7. Dezember 2023
Carsten Mumm: "Im Frühjahr 2024 ist der Zinsgipfel erreicht"

Carsten Mumm: "Im Frühjahr 2024 ist der Zinsgipfel erreicht"

Wahlen in den USA und die Diskussionen über einen möglichen Zinsgipfel. Ein Gespräch mit Carsten Mumm, Chefvolkswirt der Privatbank Donner & Reuschel.

Herr Mumm, in den kommenden Monaten werden sich die Blicke Richtung USA richten. Inwiefern dürfte der US-Wahlkampf die Aktienmärke bewegen?

Im US-Wahlkampf wird es natürlich zunächst vor allem um innenpolitische Dinge gehen. Gerade das Thema, wie die USA mit ihrem Haushaltsdefizit und generell mit der Verschuldung umgehen werden, wird interessant. Insgesamt sind die USA nach wie vor ein tief gespaltenes Land. Daneben wird es sehr stark auch um außenpolitische Themen gehen, also die Unterstützung der Ukraine oder die Art und Weise, wie mit China umgegangen wird.
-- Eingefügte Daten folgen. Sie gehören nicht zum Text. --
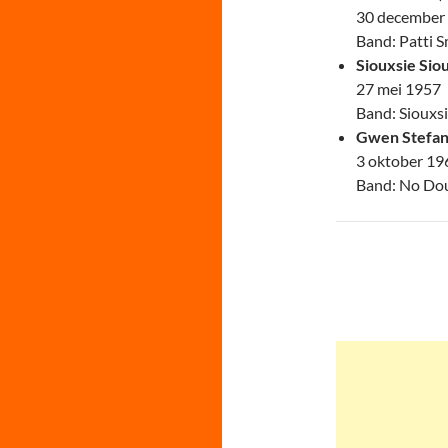
30 december
Band: Patti 
Siouxsie Sio
27 mei 1957
Band: Siouxs
Gwen Stefan
3 oktober 19
Band: No Do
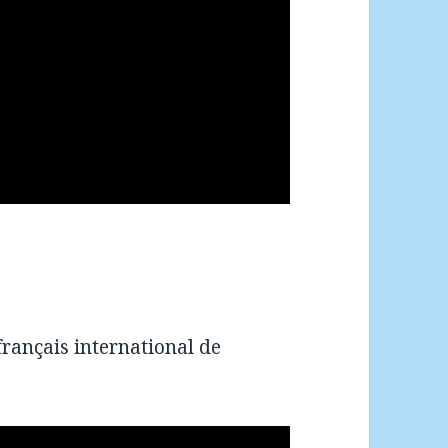
français international de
Sie spielen auf Biden und Xi Jinping an.

Ich denke, Biden und Xi Jinping haben bei ihrem Treffen durchaus einen Fortschritt erzielt, was die Beziehungen der beiden Länder stärken sollte. Die Gesprächsbereitschaft scheint auf beiden Seiten da zu sein. Das würde ich unter einem möglichen Präsidenten Trump gefährdet sehen. Aber ich denke, dass zunächst einmal der Wahlkampf auf die Börse selbst relativ wenig Einfluss haben wird. Viel entscheidender für die Aktienmärkte ist die Zinsentwicklung. Trotz der geopolitischen Entwicklungen sehe ich diese seit der Zinswende Mitte 2022 als wichtigsten Faktor für die Börsen an. Das mögliche Erreichen des Zinsgipfels nährt die Hoffnung der Aktionäre.

Carsten Mumm (links) im Gespräch mit extraETF-Redakteur Thomas Brummer.
Carsten Mumm (links) im Gespräch mit extraETF-Redakteur Thomas Brummer.
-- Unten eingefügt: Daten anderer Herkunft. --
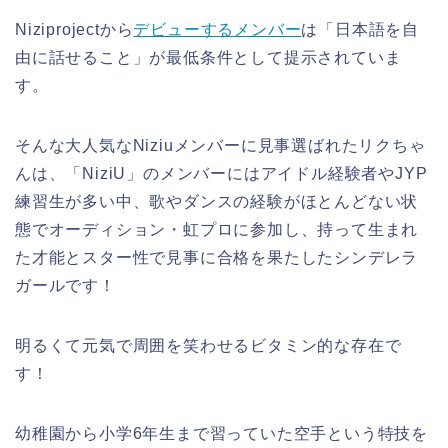
Niziprojectから
デビューするメンバー
は「日本語を自
由に話せること」が最低条件として提示されていま
す。
そんな大人気なNiziuメンバーに見事選ばれたリクちゃ
んは、「NiziU」のメンバーにはアイドル経験者やJYP
練習生が多い中、歌やダンスの経験がほとんどない状
態でオーディション・虹プロに参加し、持って生まれ
た才能とスター性で見事に合格を果たしたシンデレラ
ガールです！
明るくて元気で周囲を笑わせるビタミン的な存在で
す！
幼稚園から小学6年生まで習っていた空手という特技を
Sehen wir bald den Zinsgipfel?

Der Zinsgipfel deutet sich an – sowohl in den USA als auch in Europa. Die Zinsen am langen Ende sind zuletzt bereits deutlich gefallen und dürften weiter nachgeben. Mit Blick auf 2024 gehe ich auch von Zinssenkungen der Notenbanken aus. Die Diskussionen darüber werden wir in den USA und Europa schon in den kommenden Monaten erleben. Ich rechne mit einer ersten Leitzinssenkung in den USA im Frühjahr.

Wie kommen Sie zu dieser Annahme?

Ein Grund dafür ist, dass wir mittlerweile deutlich sinkende Inflationsraten gesehen haben. Die Teuerung wird weiter zurückgehen. Daneben dürften wir in den USA eine konjunkturelle Abkühlung sehen. Bereits der letzte Arbeitsmarktbericht war klar schwächer. Außerdem sind die Einkaufsmanagerindizes mau ausgefallen. Auch wenn die wirtschaftliche Dynamik in den USA immer noch robuster ist als in der Eurozone, bleibt eine kurze Rezession in den USA denkbar. Das wiederum würde der US-Notenbank (Fed) Räume ermöglichen, eine Leitzinssenkung im Frühjahr vorzunehmen. Ich halte es für realistisch, dass wir bis zu zwei weitere im Sommer sehen. Dann dürfte erstmal eine Pause eintreten, da man nicht allzu nah am US-Wahltermin im November aktiv werden will. Die Fed könnte somit in Vorleistung gehen.

Tipp: Im Rahmen des Treffens mit Carsten Mumm haben wir außerdem über die neue Weltordnung, die Rolle Deutschlands und Chancen für Anleger gesprochen. Diesen Teil des Interviews findest du ab Ende Januar in der Extra-Magazin-Ausgabe 2/2024. Schau also gleich zu unserem Shop.

Wie sieht es in Europa aus?

Wenn das eben beschriebene Szenario so eintritt, dann sehen wir in Europa eine zaghafte zyklische Belebung. Die Wachstumsdifferenz im Vergleich zu den USA dürfte sich somit verringern. Und falls die Fed die Zinsen vor der Europäischen Zentralbank (EZB) senken wird, dann nähert sich auch die Zinsdifferenz an. Der Euro sollte daher 2024 aufwerten. Der festere Euro wird dann dafür sorgen, dass die Importe in die Eurozone günstiger werden. Das dürfte zu Preisbasiseffekten etwa über die Energiepreise führen, was wiederum die Inflation senken würde. Auf den Punkt gebracht: Die EZB dürfte schon kurz nach der Fed die Zinsen reduzieren.